Hobbithexe

„Stur, bockig und faul, das war ich vor allem als Kind und auch als Jugendliche.“

Hobbithexe beginnt mit diesem Satz ihren letzten Blogeintrag. Dieser Eintrag läßt sie den sie den Unterschied zwischen ihrer Wirkung auf die Mitmenschen und ihrem Inneren darstellen.

Sie berichet von ihrem Überfordertsein im täglichen Leben als Jugendliche in einem Dorf, selbst das Treffen eines Bekannten auf der Straße kann eine Hürde sein. Ihre gewählte Strategie: Abschauen und imitieren. Letztlich stellt sie fest, dies hat nicht zum Erfolg geführt.

Sie macht ihren Weg. Abgelegt hat sie das alte Gefühl des Versagens und Hobbithexe gilt für manche als nicht wegzudenkende Größe im digitalen Alltag. Unterstrichen wird dies nicht nur durch die liebevollen Zusendungen von Blumen in ihrer Lieblingsfarbe in ihrer Timeline.

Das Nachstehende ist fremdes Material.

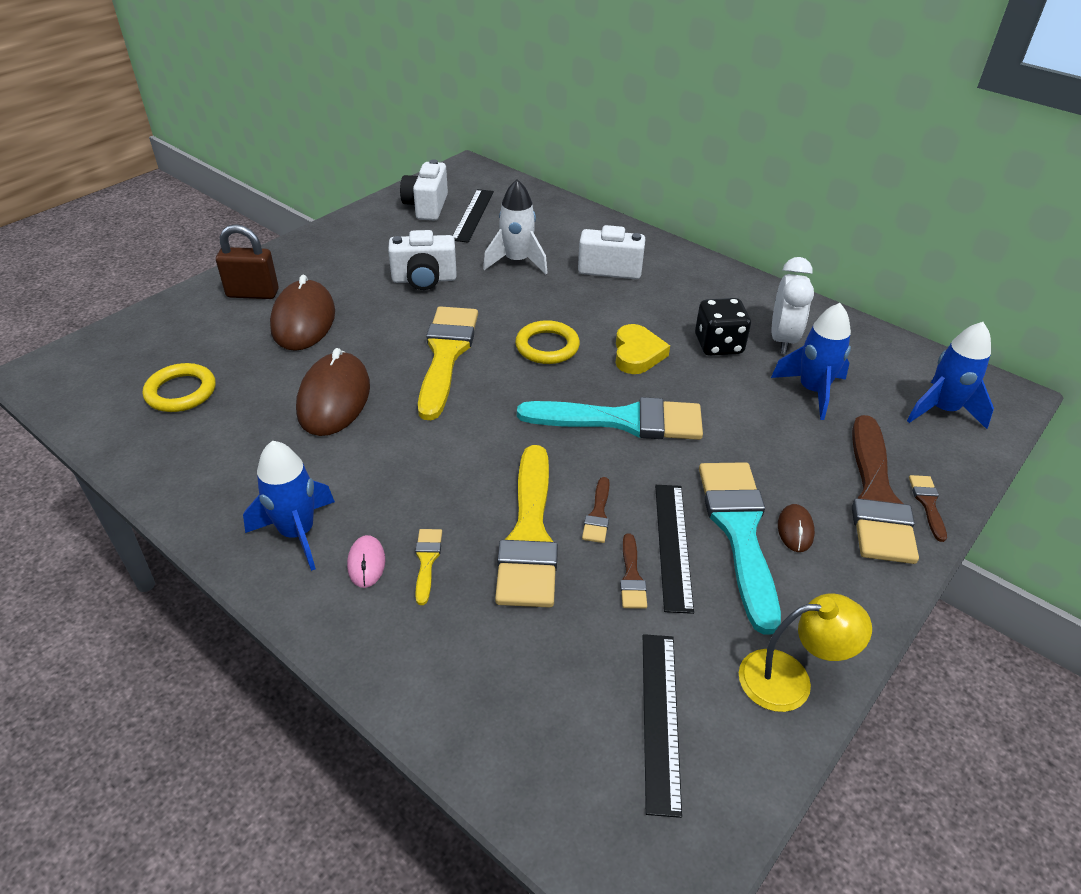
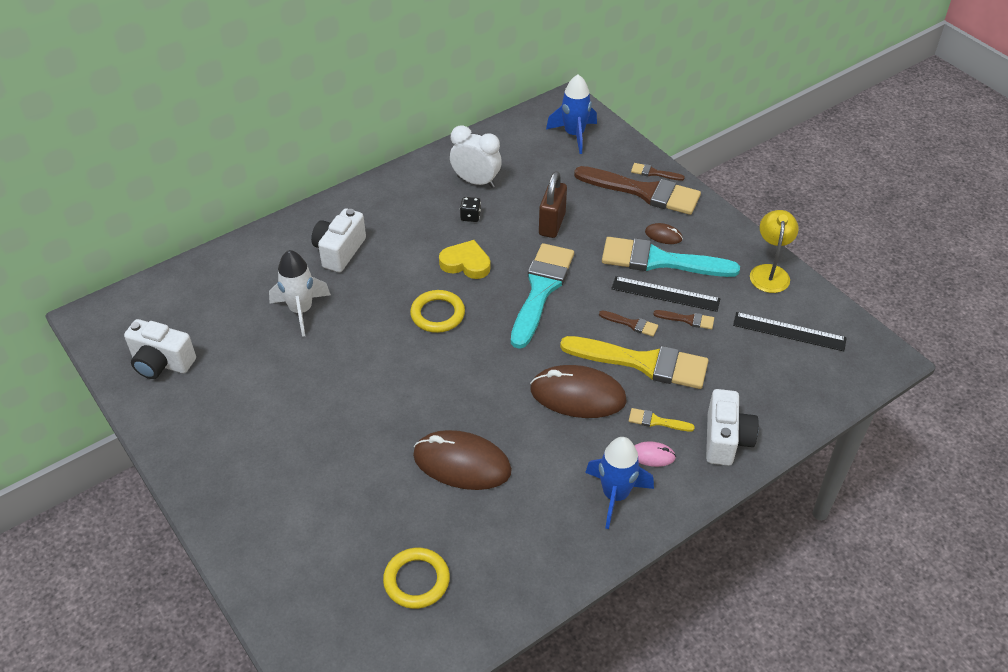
camera: 75 degrees left, 5 degrees up
(253, 293) = (268, 522): brown padlock -> brown padlock (552, 224)
(303, 320) = (334, 480): brown mouse -> brown mouse (578, 395)
(424, 279) = (302, 381): white camera -> white camera (725, 440)
(446, 355) = (426, 380): yellow brush -> none
(473, 215) = (199, 329): black ruler -> none
(718, 345) = (470, 216): black dice -> black dice, size x0.55
(812, 391) = (538, 186): blue rocket -> none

Hobbithexe schreibt Texte über Autismus, sagt aber deutlich, sie schreibt aus ihrem Empfinden und nicht alles trifft auf alle Autisten zu. Sie sagt klar, wir sind alle Individuen.



 

Sabine Kiefner: Das kenne ich auch – Autismus verharmlost

Sabine Kiefner schreibt in diesem nun schon älteren und doch noch immer aktuellen Beitrag über das allseits gehörte „auch“.
Auch? Wenn Autisten über ihre Probleme oder Autismus berichten, dann ist dieses Auch zu hören: kenne ich auch, bei mir auch, auch ich das empfinde ich so.

Ist das eine Abwertung? Solidarität? Oder Taktlosigkeit?

Sabine Kiefner vergleicht dies mit einem Blinden, der sein Alttag beschreibt. Was wird dieser zu hören bekommen? Sie beschreibt die ständigen Verharmlosungen unserer Mitmenschen und wie Vorurteile entstehen.

Das kenne ich auch – Autismus verharmlost: Eine schöne Doppeldeutigkeit.